- TRY IT
Scan the data below for lines containing the string "controller" and give only how many there are.

- DATA RECORDS
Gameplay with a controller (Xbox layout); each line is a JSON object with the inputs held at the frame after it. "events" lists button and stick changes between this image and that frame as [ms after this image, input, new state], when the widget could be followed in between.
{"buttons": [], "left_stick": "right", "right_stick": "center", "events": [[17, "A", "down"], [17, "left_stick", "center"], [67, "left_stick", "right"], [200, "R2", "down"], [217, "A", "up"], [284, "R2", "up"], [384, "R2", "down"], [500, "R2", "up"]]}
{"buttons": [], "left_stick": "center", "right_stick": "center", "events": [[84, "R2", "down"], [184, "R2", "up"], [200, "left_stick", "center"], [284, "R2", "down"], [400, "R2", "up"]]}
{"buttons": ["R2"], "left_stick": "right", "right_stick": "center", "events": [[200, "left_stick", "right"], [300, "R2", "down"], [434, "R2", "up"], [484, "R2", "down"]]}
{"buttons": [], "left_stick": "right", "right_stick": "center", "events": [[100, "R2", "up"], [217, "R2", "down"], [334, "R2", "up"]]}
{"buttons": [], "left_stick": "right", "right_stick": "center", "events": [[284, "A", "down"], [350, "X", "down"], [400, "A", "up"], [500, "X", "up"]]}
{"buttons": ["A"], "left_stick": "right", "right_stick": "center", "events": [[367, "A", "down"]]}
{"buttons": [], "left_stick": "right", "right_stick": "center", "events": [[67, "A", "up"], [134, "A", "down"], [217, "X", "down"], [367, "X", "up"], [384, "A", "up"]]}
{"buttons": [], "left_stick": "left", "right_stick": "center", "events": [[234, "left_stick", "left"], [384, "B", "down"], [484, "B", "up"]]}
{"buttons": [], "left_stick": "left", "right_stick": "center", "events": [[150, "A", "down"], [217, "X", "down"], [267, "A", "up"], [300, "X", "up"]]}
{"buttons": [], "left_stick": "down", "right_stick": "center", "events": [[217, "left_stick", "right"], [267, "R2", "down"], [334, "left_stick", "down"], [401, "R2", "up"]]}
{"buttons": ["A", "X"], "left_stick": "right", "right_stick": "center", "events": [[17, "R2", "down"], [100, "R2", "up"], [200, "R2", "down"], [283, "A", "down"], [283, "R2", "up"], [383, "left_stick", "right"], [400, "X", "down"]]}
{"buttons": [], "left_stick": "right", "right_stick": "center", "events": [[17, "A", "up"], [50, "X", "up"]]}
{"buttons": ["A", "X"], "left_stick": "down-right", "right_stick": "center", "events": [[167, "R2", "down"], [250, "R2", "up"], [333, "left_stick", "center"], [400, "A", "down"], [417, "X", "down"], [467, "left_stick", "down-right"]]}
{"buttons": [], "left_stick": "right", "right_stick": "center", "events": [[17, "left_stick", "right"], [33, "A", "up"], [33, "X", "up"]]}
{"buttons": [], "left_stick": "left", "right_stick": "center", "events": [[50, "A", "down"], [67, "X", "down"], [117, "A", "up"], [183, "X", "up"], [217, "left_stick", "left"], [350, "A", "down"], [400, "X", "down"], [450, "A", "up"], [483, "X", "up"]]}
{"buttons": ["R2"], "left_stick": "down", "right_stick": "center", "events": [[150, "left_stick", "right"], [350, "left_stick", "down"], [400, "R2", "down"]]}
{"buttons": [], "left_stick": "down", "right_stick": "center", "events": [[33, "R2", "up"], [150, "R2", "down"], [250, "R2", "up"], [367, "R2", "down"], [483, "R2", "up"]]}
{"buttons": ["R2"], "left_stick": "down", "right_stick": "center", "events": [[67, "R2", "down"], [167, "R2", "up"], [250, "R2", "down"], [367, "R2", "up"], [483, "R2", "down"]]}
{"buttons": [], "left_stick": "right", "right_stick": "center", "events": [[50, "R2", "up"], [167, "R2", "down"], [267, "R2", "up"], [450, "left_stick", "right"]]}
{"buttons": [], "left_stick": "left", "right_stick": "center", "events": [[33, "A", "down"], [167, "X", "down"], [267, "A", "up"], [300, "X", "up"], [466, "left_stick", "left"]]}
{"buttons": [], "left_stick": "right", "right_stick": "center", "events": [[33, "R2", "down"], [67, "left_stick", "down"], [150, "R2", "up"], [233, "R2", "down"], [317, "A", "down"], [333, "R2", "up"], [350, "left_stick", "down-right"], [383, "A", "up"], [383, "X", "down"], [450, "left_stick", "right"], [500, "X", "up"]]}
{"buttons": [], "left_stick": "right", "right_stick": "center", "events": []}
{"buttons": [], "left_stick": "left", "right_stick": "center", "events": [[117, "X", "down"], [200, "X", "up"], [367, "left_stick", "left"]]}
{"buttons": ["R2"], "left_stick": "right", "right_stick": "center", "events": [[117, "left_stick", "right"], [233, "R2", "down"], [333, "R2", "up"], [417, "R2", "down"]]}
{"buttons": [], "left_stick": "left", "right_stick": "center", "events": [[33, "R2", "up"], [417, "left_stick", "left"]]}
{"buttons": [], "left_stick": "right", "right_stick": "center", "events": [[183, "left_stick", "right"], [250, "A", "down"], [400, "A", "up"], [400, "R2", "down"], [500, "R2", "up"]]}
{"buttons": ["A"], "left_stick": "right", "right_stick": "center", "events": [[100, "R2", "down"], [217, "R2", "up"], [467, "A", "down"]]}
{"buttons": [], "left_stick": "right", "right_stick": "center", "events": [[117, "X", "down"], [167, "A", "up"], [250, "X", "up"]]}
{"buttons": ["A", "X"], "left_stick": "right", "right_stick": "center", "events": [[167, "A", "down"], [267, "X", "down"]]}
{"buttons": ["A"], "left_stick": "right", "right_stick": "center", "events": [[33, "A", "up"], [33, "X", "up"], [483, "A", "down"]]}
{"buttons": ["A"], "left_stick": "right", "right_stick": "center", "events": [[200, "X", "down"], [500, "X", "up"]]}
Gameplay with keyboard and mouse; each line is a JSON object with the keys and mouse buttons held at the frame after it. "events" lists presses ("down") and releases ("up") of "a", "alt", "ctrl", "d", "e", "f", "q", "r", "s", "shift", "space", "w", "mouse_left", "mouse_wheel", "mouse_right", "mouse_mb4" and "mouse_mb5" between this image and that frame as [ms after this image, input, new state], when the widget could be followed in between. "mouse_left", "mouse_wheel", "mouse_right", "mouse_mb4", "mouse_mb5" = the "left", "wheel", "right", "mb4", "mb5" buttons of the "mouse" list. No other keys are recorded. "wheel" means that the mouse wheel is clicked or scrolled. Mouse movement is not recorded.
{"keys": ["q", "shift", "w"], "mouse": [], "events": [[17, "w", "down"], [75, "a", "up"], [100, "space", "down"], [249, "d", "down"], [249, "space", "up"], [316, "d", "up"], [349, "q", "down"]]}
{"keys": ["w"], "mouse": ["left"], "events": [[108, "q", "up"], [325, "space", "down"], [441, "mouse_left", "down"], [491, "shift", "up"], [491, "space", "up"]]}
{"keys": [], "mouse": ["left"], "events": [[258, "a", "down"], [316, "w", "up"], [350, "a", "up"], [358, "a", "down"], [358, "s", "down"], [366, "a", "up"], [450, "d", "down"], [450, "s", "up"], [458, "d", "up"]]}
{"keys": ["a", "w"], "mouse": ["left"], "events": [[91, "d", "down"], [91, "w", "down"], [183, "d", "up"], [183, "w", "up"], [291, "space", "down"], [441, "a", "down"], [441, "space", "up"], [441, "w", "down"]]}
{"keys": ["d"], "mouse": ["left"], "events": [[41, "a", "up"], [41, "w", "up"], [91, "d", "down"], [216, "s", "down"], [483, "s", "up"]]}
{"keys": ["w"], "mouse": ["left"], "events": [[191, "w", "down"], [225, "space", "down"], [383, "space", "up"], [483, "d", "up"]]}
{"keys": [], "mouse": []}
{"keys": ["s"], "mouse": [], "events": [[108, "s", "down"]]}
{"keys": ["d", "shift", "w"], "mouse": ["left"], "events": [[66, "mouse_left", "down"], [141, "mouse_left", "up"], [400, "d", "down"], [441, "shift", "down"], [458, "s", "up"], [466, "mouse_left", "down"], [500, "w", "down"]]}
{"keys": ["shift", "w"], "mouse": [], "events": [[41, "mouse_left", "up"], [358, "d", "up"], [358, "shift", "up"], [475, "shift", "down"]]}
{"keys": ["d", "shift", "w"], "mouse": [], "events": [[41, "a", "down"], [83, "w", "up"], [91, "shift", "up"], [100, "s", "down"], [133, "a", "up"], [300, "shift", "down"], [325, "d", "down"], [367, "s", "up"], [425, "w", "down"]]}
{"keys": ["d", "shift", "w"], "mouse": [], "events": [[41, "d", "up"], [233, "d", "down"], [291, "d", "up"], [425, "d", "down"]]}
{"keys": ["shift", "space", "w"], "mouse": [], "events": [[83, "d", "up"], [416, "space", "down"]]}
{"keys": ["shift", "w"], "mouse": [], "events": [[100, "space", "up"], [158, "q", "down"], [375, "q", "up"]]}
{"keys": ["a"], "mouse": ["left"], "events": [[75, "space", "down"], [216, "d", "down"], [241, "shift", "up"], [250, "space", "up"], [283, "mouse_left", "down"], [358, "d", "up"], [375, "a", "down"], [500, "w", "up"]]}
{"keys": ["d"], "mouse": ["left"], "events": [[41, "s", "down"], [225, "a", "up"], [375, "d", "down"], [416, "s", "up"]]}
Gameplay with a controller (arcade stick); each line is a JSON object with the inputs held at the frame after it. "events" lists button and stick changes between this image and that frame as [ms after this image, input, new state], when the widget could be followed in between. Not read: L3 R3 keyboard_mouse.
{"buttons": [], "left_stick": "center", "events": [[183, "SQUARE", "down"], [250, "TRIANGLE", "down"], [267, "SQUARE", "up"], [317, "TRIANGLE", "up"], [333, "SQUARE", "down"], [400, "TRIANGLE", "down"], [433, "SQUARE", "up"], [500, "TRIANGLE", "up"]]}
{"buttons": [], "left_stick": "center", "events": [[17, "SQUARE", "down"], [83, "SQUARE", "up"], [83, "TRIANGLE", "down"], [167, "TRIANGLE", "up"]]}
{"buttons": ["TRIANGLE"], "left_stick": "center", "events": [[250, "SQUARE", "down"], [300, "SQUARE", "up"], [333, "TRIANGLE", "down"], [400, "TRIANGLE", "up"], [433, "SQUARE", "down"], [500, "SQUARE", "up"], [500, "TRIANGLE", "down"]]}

- EXERCISE RESULT
2